To a solution of P-2a (5 mg, 7.2 μmol) in CH₂Cl₂ (2 mL) was added 3 mg of [H₂O.HBF₄]₂[18C6]^[15] (2 mg, 4 μmol). After 2 h the mixture was concentrated to small volume and treated with Et₂O to form a precipitate. The solid was filtered off, washed with Et₂O, and vacuum pumped to give the analytical sample P-[2a,H⁺][BF₄⁻] (5.2 mg, 92%) as a bright-orange solid.
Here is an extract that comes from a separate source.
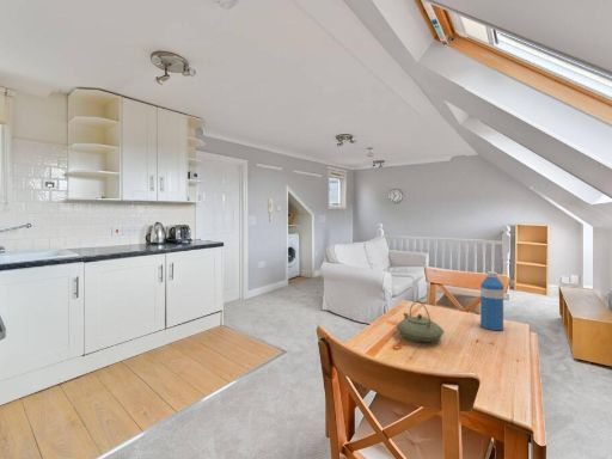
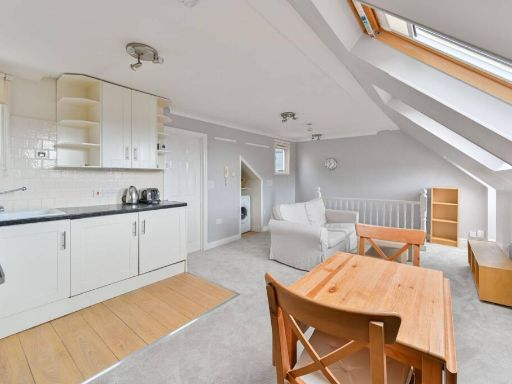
- water bottle [479,270,504,331]
- teapot [396,300,445,343]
The same procedure was used to prepare M-[2a,H⁺][BF₄⁻] from M-2a. ¹H NMR (400 MHz, CD₂Cl₂): δ 13.58 (1 H, br, NH), 9.87 (1 H, d, J = 5.5 Hz, ³J_Pt-H = 20 Hz, H^6′), 9.00 (1 H, s, ³J_Pt-H = 64.2 Hz, H¹), 8.79 (1 H, d, J = 7.8 Hz, H^3′), 8.52 (2 H, s), 8.21 – 8.33 (2 H, m), 8.06 – 8.17 (2 H, m), 7.95 – 8.05 (2 H, m), 7.88 (1 H, d, J = 7.5 Hz, H¹³), 7.59 – 7.70 (2 H, m, H^5′,16), 7.29 (1 H, m, H¹⁴), 6.87 (1 H, m, H¹⁵), 3.16 (3 H, s, ³J_Pt-H = 21 Hz), 3.06 (3 H, s, ³J_Pt-H = 21 Hz, H_dmso), −0.21 (3 H, s, ³J_Pt-H = 82 Hz, H_Me-Pt). ¹³C NMR (101 MHz, CD₂Cl₂): δ 152.03(CH), 146.98 (CH), 140.99 (C), 140.22 (CH), 136.03 (C), 135.53 (CH), 134.1 (C), 134.14 (C), 133.01 (C), 132.18 (C), 131.70 (C), 129.94 (CH), 129.11 (CH), 128.88 (CH), 128.31 (C), 128.15 (CH), 128.01 (CH), 127.92 (CH), 127.25 (CH), 127.20 (C), 127.11 (CH), 126.75 (C), 126.71 (CH), 126.23 (CH), 126.15 (C), 126.04 (CH), 125.88 (C), 123.59 (C), 123.43 (CH), 120.03 (CH), 43.76 (CH₃), 43.73 (CH₃), −13.81 (CH₃). Elemental analysis, calcd. (%) for C₃₃H₂₇BF₄N₂OPtS: C, 50.72; H, 3.48; N, 3.58; found C 50.83, H 3.53, N 3.49.